Sharon Huff of Atlanta fills in a voter registration form at a desk that the group Asian Americans Advancing Justice-Atlanta set up in The Sweet Auburn Curb Market in August. HYOSUB SHIN / HSHIN@AJC.COM

Credit: Hyosub Shin

Credit: Hyosub Shin

Sharon Huff of Atlanta fills in a voter registration form at a desk that the group Asian Americans Advancing Justice-Atlanta set up in The Sweet Auburn Curb Market in August. HYOSUB SHIN / HSHIN@AJC.COM

A federal judge has ordered Georgia Secretary of State Brian Kemp to release more detailed public records about why the state decides to reject applicants trying to register to vote, granting a temporary victory to voter advocates.

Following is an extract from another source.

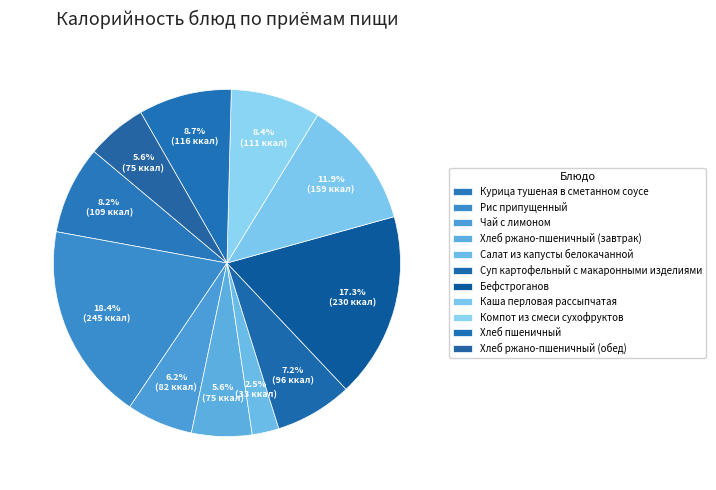

Combined, what portion of the pie is Чай с лимоном and Бефстроганов?

23.4%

A spokeswoman for Kemp said he would comply with the order, which includes an Oct. 7 deadline to turn the records over to Project Vote, a Washington-based nonprofit active on voting and election administration issues.

“Although the litigation is ongoing,” Candice Broce said, “we will be working with Project Vote to produce documents that the court has deemed responsive to their requests.”

That includes copies of records for some applicants with rejected registration applications, letters sent to them about their status or requesting more information, and the dates for when voter status changes were made within Georgia’s statewide registration database.

In his ruling granting the preliminary injunction, U.S. District Judge William S. Duffey Jr. said the “threatened injury” over blocking the release of certain voter registration records in the database “outweighs the harm” to the state. Kemp’s office sought to dismiss the suit over potential privacy concerns, as well as worries that it would be too time-consuming and costly to do.

Duffey said the state did not have to release every record sought by Project Vote, but many of them are included in his order. The judge said he set his deadline with a nod toward getting the records out ahead of Georgia’s statewide Oct. 11 voter registration deadline.

Certain personal information, such as telephone and Social Security numbers, and birth dates, will be redacted under the ruling.

Michelle Kanter Cohen, the election counsel for Project Vote, said the group has pursued the records to ensure registration decisions were being made in the open. She said the group was entitled to the records under the federal National Voting Rights Act.

“I think this is a positive result for voters,” she said.

Project Vote has sought records since May 2014 to detail Georgia’s process for reviewing voter registration applications and the subsequent reasons why applications may be rejected. In the suit, it said it wanted to make sure Georgia is properly processing voter registration applications and that would-be voters were not being rejected due to clerical errors or inadequate “quality control procedures.”

The group alleges that Kemp responded with incomplete database records, despite back-and-forth negotiations over the past two years.

Kemp has said his office was cooperative and transparent with Project Vote over access to the records, and that his staff had acted in good faith ahead of a lawsuit that he called unnecessary and a waste of taxpayers’ dollars.

It is one of three lawsuits filed this year over the state’s handling of voter records ahead of the November election.

Groups including Project Vote sued the state last week accusing it of disenfranchising minorities because of its "strict matching" requirement that has blocked thousands from voter rolls. And in February, the Georgia NAACP and government watchdog group Common Cause sued over the state's longtime practice of sending "confirmation of address" notices to voters who haven't cast a ballot in three years and removing them from voter rolls if they do not respond.